Çocukların Dişleri Neden Çürür?

• Süt dişleri daimi dişlere oranla daha çok organik madde içerdiğinden daha kolay ve hızlı çürürler.

• Çocuklar, çürüğün erken döneminde görülebilen soğuk sıcak hassasiyeti ve hafif ağrı gibi sinyalleri zamanında yorumlayamazlar. Olayı ancak dayanılamayacak kadar ağrı olduğunda fark ederler ki bu durumda çok geç kalınmış olabilir.

• Çocuklar ağız bakımına yetişkinler kadar dikkat edemezler. Çocuğun el becerisi, merakı ve ebeveynlerinin tutumu diş fırçalama alışkanlığını belirler.

Çürük Oluşumu Engellenebilir mi?

Çürüğü tamamen engelleyebilecek bir aşı ya da ilaç henüz geliştirilemedi, ancak çürük sayısını azaltmaya yönelik malzemeler günümüzde kullanılmaktadır.

Fissür Örtücüler: Azı dişlerinin çiğnemeye yüzeyinde fissür denilen küçük çukurcuklar vardır. Fissür örtücü malzemeyle çukurcukların üzeri kapatılıp; o bölgeye mikrop, yemek artığı vs. nin sızması engellenerek çürüğün başlaması önlenir. Bu işlem 6 yaşından itibaren kalıcı azı ve küçük azı dişlerine uygulanabilir.
Flor Uygulaması: Çürüğü engellemenin başka bir yolu da çürüğe karşı direnci artırmaktır. Dişlere yüzeysel flor uygulanması suretiyle bu direnç kazandırılır.
Diş Fırçalama: Çocukların ileride diş fırçalama alışkanlığını sürdürmesi için en etkili yöntem erken yaşlarda bu alışkanlığın kazandırılmasıdır.

Diş Fırçası ve Macun Seçimi Önemli!

Çocuğun ağız büyüklüğüne uygun, yumuşak ve naylon kıllardan üretilmiş diş fırçalarını öneren Kışlaoğlu,  çocukların diş macununu yutma riski olduğu için 3 yaş altında kullanılmaması gerektiğini belirtti.  Pütürsüz diş macunlarını öneren Kışlaoğlu, fırçaya konulacak macun miktarını ise ‘’nohut büyüklüğünde’’ şeklinde tarif etti.

Diş Fırçalama Alışkanlığı İçin Bunları Deneyin...

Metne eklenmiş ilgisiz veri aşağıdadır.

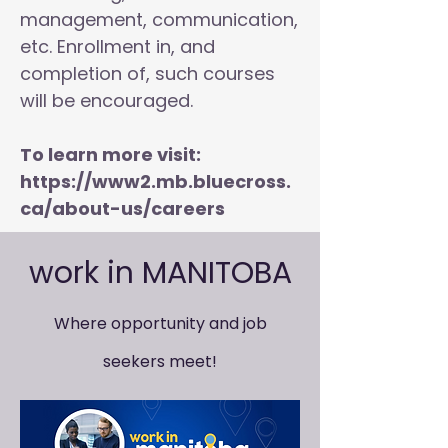
management, communication,
etc. Enrollment in, and
completion of, such courses
will be encouraged.
To learn more visit:
https://www2.mb.bluecross.
ca/about-us/careers
work in MANITOBA
Where opportunity and job
seekers meet!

- Dişlerini fırçalarken ayrı bir diş fırçası ile siz de kendi dişlerinizi fırçalayın. Ona birkaç tane farklı renk ve şekillerde diş fırçası ve diş macunu alın. Her seferinde başka bir ikili seçmesini sağlayın. Bu seçim onun diş fırçalama isteğini ve motivasyonunu artıracaktır.
- Mutlaka diş fırçalama panosu oluşturun ve her fırçalamadan sonra pano üzerinde işaretleme yapın.
- Banyoya bir kum saati yerleştirin ve her fırçalamada kum saatini ters çevirerek zaman tutun. Yaklaşık 2 dakikalık diş fırçalama yeterli olacaktır.
- Çocuğunuzun diş çürüğü hakkında hiçbir bilgisi yoktur. Ona yapışkan özelliği olan şeker, çikolata, bisküvi yedirin ve aynada dişlerinin üzerine nasıl yapıştığını gösterin. Daha sonra dişlerini fırçalatın ve dişlerinin ne kadar güzel, temiz ve beyaz olduğunu yine aynada kendisine gösterin.